I, We, Society

I, We, Society

Blog Post 34 - Photo 1

Over Valentine’s Day weekend, I spent two days at LUREC on an incredibly thought-provoking and emotionally intense retreat, which I now consider to be one of my most memorable experiences at Loyola—The People’s Institute (TPI).

The People’s Institute Retreat is sponsored by Student Diversity and Multicultural Affairs and Student Leadership Development and is described as “an experience designed to explore and reflect upon the interconnection between leadership and social justice, while empowering students to partake in individual identity work through understanding privilege and the responsibility to create social change.”

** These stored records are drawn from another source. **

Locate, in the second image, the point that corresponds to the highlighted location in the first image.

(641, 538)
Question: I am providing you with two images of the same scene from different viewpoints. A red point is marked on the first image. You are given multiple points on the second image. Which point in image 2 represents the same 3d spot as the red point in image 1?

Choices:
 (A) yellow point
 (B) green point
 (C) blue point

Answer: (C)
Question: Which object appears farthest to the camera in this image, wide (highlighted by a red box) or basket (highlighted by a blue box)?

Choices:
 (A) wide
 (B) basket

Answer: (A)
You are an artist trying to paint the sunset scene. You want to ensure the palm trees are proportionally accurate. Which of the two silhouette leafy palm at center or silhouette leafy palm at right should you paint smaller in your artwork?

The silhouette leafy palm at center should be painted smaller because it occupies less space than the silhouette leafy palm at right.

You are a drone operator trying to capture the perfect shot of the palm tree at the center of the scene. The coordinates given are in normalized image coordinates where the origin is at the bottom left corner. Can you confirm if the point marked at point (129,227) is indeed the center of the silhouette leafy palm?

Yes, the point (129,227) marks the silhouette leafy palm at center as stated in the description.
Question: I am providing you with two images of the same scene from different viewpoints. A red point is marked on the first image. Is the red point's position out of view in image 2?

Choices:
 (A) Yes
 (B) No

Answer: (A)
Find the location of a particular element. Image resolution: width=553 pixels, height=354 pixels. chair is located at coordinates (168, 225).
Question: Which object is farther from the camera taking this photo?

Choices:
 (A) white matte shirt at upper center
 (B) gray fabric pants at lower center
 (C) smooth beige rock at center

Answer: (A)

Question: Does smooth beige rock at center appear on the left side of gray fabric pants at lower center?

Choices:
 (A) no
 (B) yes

As a political science and computer science double major, I aspire to help find new ways to utilize big data as a tool for promoting positive social change at scale, and to use internet technology as a conduit for creating equity through ubiquitous access to information and services. Last semester, I decided to apply to TPI, not only for the opportunity to explore my self-identity and advance my own leadership abilities, but, even more so, for a chance to discover diverse ways to apply these skills in order to increase social awareness and engagement in causes I believe in. Appreciatively, I became one of the lucky forty or so students selected to attend Loyola Chicago’s fourth annual TPI.

We spent both days working with Felicia Lee and Jonathan Poullard, who specialize in leadership development, team building, and diversity initiatives.  Felicia is the Assistant Vice Chancellor and Chief of Staff at UC Berkeley, and Jonathan was the previous Dean of Students at Berkeley. By the end of the first day, we all knew that we would love working with this dynamic pair of facilitators.

The first day’s theme was “I – Consciousness of Self,” while the second day focused on “We – Allies and Identity Group Memberships.” All the activities were designed to ‘push’ us to “be vulnerable” in order to better understand ourselves, and each other, as individuals. Doing this allowed us to become more aware of different social subgroups while at the same time becoming better active allies of oppressed identity groups. One of my favorite activities was watching Novelist Chimamanda Adichie’s TED Talk, The Danger of a Single Story, a lighthearted take on the negative potential of stereotypes.

For me, the TPI retreat will be remembered as an extraordinarily unique and powerful experience. It was a lot to take in, in only one brief weekend, but I definitely encourage all those who have even the slightest interest in leadership and social justice to apply in the fall for next year’s TPI.